Çarşının ana caddesi sayılan yerde; çoğunlukla; mücevher dükkanları ve buraya açılan yan sokaklarda ise, altıncılar var. Oldukça küçük olan bu dükkanlarda; değişen fiyat ve pazarlıkla satış yapılıyor.

Kapalıçarşı; renk ve atraksiyon olarak, her ne kadar eski canlılığını koruyor olsa da; 1970’li yıllardan sonra, İstanbul’u ziyarete gelen turist gurupları için, alışveriş olanakları, çarşının ana girişindeki modern ve büyük kuruluşlara ait yerlerde sağlanıyor.

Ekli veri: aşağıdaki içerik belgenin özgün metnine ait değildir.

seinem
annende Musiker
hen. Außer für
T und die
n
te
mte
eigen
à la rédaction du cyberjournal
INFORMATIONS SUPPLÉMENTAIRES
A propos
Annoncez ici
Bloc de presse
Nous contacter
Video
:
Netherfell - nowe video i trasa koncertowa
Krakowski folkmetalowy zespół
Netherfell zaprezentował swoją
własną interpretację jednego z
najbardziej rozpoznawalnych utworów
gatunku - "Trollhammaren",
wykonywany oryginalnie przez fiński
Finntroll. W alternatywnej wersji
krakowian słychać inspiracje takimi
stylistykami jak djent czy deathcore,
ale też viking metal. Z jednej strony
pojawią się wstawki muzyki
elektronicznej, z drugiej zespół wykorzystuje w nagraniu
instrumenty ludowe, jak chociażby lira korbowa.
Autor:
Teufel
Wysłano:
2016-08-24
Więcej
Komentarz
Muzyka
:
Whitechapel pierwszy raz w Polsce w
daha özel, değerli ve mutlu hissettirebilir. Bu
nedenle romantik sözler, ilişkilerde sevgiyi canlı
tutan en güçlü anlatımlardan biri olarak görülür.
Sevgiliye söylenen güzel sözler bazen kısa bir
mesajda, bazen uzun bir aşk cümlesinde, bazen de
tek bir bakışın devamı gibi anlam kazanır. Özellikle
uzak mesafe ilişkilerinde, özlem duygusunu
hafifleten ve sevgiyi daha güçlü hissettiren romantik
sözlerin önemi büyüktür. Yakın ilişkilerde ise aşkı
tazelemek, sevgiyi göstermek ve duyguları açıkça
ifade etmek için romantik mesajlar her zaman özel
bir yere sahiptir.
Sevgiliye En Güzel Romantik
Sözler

Bu konforlu ve büyük mağazalarda: Türkiye’de imal edilen ve ihracatı yapılan, hemen bütün eşyalar satışa sunulmakta. El halıları ve mücevherat; geleneksel Türk sanatının en güzel örneklerini yansıtıyor. Bunlar; kaliteli ve orijin belgeleri ile satılıyor ve dünyanın her tarafına, garantili göndermeler yapılıyor.

Halı ve mücevheratın yanında ise, meşhur Türk işi, gümüşten yapılmış eserler, bakır, bronz, hediyelik ve dekoratif eşyalar, seramik, oniks ve deriden yapılan, üstün kaliteli, Türkiye hatıraları; bunların hepsi gerçekten zengin bir koleksiyon oluşturmakta. Ancak; Kapalıçarşı, bu yeni alışveriş merkezleriyle rekabette zorlanıyor.

Yine de; turist ziyaretleri burayı ayakta tutuyor. Kapalıçarşı; günün her saatinde hareketli ve kalabalıktır. Esnaf; ziyaretçileri, ısrarla kendi mağazalarına çağırır. Çarşının günlük ziyaretçi sayısı; zaman zaman 500 bini geçiyor.

Yine de; günümüzde, buranın en büyük sıkıntısı, biraz öncede söylediğim gibi; ziyaretçileri kendi mağazalarına çağıran, çeken, sürükleyen yani “hanutçuluk” yapan esnaf veya ayakçıları.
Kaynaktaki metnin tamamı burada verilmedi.